Thesis: Human euthanasia is a process of terminating one’s life in a most humane and voluntary manner. Although people’s reaction to human euthanasia is highly unambiguous, there should be an option for an individual to consciously choose to end his or her life, because it is his or her human right. In addition, it can be the only escape from immense suffering and pain.
- Human euthanasia needs to allowed due to the fact that it is a human right to have control over one’s life. It is evident that many people are starting to understand this important concept and shifting their views on human euthanasia towards the liberation of the practice (Shala & Gusha, 2016).
- Euthanasia can be an only humane and viable solution to stop an unbearable pain and suffering. The study suggests that a majority of individuals requesting human euthanasia are people suffering from immense psychological pain (Thienpont et al., 2015).
- The practice of human euthanasia should be allowed due to the fact that most requests come from already terminally ill patients, who are suffering from psychosocial, psychological, and mental pain (Kim, De Vries, & Peteet, 2016).
- Suicide rates are still prevalent in places where human euthanasia is not allowed, which means that enabling the practice will simply provide a humane option to end one’s life. The study shows that a ban on human euthanasia is not due to compassion (Deak & Saroglou, 2015).

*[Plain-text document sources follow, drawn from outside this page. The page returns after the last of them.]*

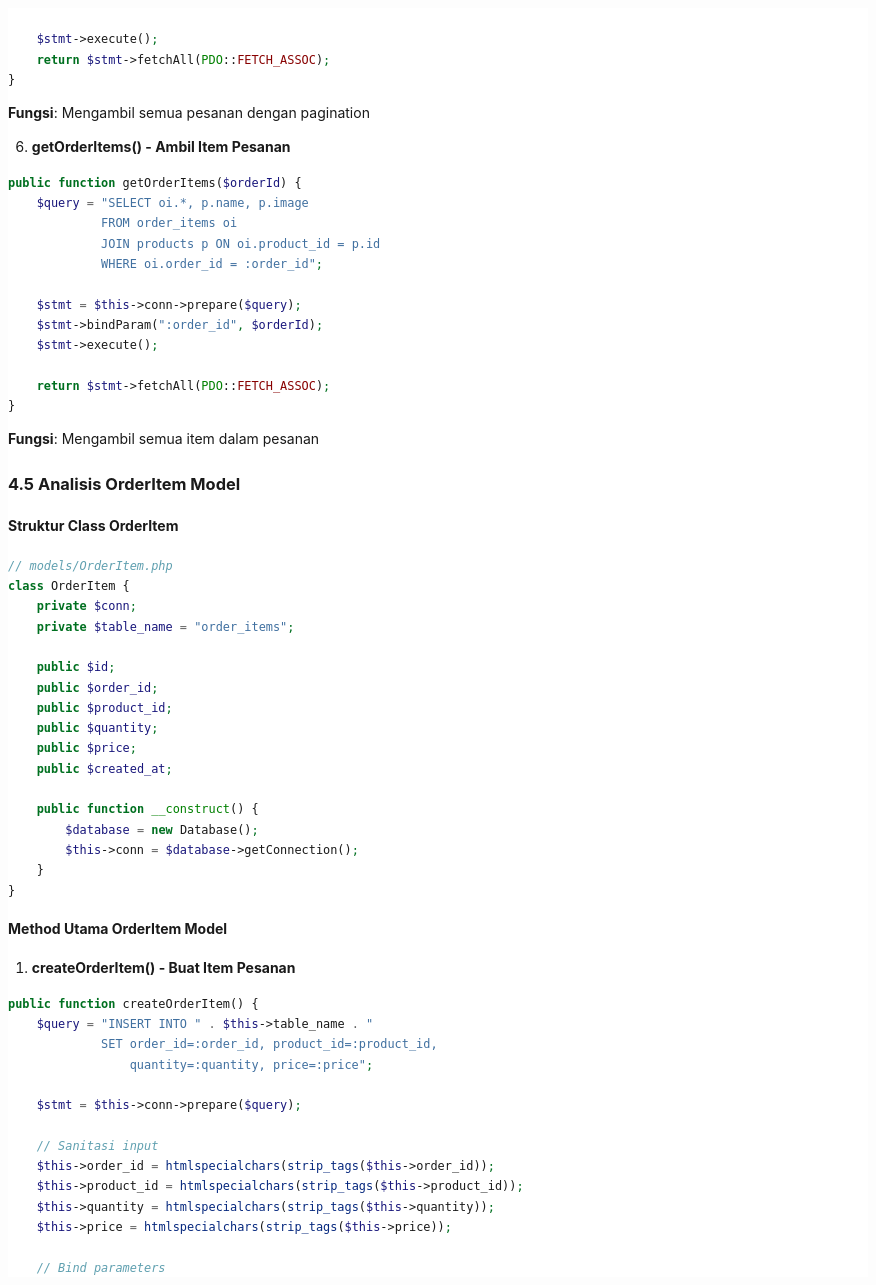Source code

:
 ```php
    
    $stmt->execute();
    return $stmt->fetchAll(PDO::FETCH_ASSOC);
}
```
**Fungsi**: Mengambil semua pesanan dengan pagination

6. **getOrderItems() - Ambil Item Pesanan**
```php
public function getOrderItems($orderId) {
    $query = "SELECT oi.*, p.name, p.image 
             FROM order_items oi 
             JOIN products p ON oi.product_id = p.id 
             WHERE oi.order_id = :order_id";
    
    $stmt = $this->conn->prepare($query);
    $stmt->bindParam(":order_id", $orderId);
    $stmt->execute();
    
    return $stmt->fetchAll(PDO::FETCH_ASSOC);
}
```
**Fungsi**: Mengambil semua item dalam pesanan

### 4.5 Analisis OrderItem Model

#### Struktur Class OrderItem
```php
// models/OrderItem.php
class OrderItem {
    private $conn;
    private $table_name = "order_items";
    
    public $id;
    public $order_id;
    public $product_id;
    public $quantity;
    public $price;
    public $created_at;
    
    public function __construct() {
        $database = new Database();
        $this->conn = $database->getConnection();
    }
}
```

#### Method Utama OrderItem Model

1. **createOrderItem() - Buat Item Pesanan**
```php
public function createOrderItem() {
    $query = "INSERT INTO " . $this->table_name . " 
             SET order_id=:order_id, product_id=:product_id, 
                 quantity=:quantity, price=:price";
    
    $stmt = $this->conn->prepare($query);
    
    // Sanitasi input
    $this->order_id = htmlspecialchars(strip_tags($this->order_id));
    $this->product_id = htmlspecialchars(strip_tags($this->product_id));
    $this->quantity = htmlspecialchars(strip_tags($this->quantity));
    $this->price = htmlspecialchars(strip_tags($this->price));
    
    // Bind parameters
```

- Human euthanasia needs to be allowed because a majority of people want it (Lee, Duck, & Sibley, 2017).
- Counterargument: The logic behind ending one’s life through human euthanasia because the life is not worth living due to pain can be extended to people with disabilities because they too suffer from certain discomfort and pain (Fitzpatrick & Jones, 2017).
- Rebuttal: The given counterargument is unfounded due to the fact that the severity of pain is the main reason why human euthanasia needs to be used (Fitzpatrick & Jones, 2017). People with disabilities do not suffer from unbearable pain, but mere discomfort and treatable pain, which is present in everyone’s life.
Deak, C., & Saroglou, V. (2015). Opposing abortion, gay adoption, euthanasia, and suicide. Archive for the Psychology of Religion, 37(3), 267-294.
Fitzpatrick, K., & Jones, D. A. (2017). A life worth living? Disabled people and euthanasia in Belgium. In D. A. Jones, C. Gastmans, & C. MacKellar (Eds.), Assisted suicide and euthanasia: Lessons from Belgium (pp. 133-149). Cambridge, England: Cambridge University Press.
Kim, S. Y. H., De Vries, R. G., & Peteet, J. R. (2016). Euthanasia and assisted suicide of patients with psychiatric disorders in the Netherlands 2011 to 2014. JAMA Psychiatry, 73(4), 362-368.
Lee, C. H. J., Duck, I. M., & Sibley, C. G. (2017). Demographic and psychological correlates of New Zealanders’ support for euthanasia. NZMA, 130(1448), 9-17.
Shala, I., & Gusha, K. (2016). The debate over euthanasia and human rights. European Scientific Journal, 12(8), 73-81.
Thienpont, L., Verhofstadt, M., Van Loon, T., Distelmans, W., Audenaert, K., & De Deyn, P. P. (2015). Euthanasia requests, procedures and outcomes for 100 Belgian patients suffering from psychiatric disorders: A retrospective, descriptive study. BMJ Open, 5, 1-8.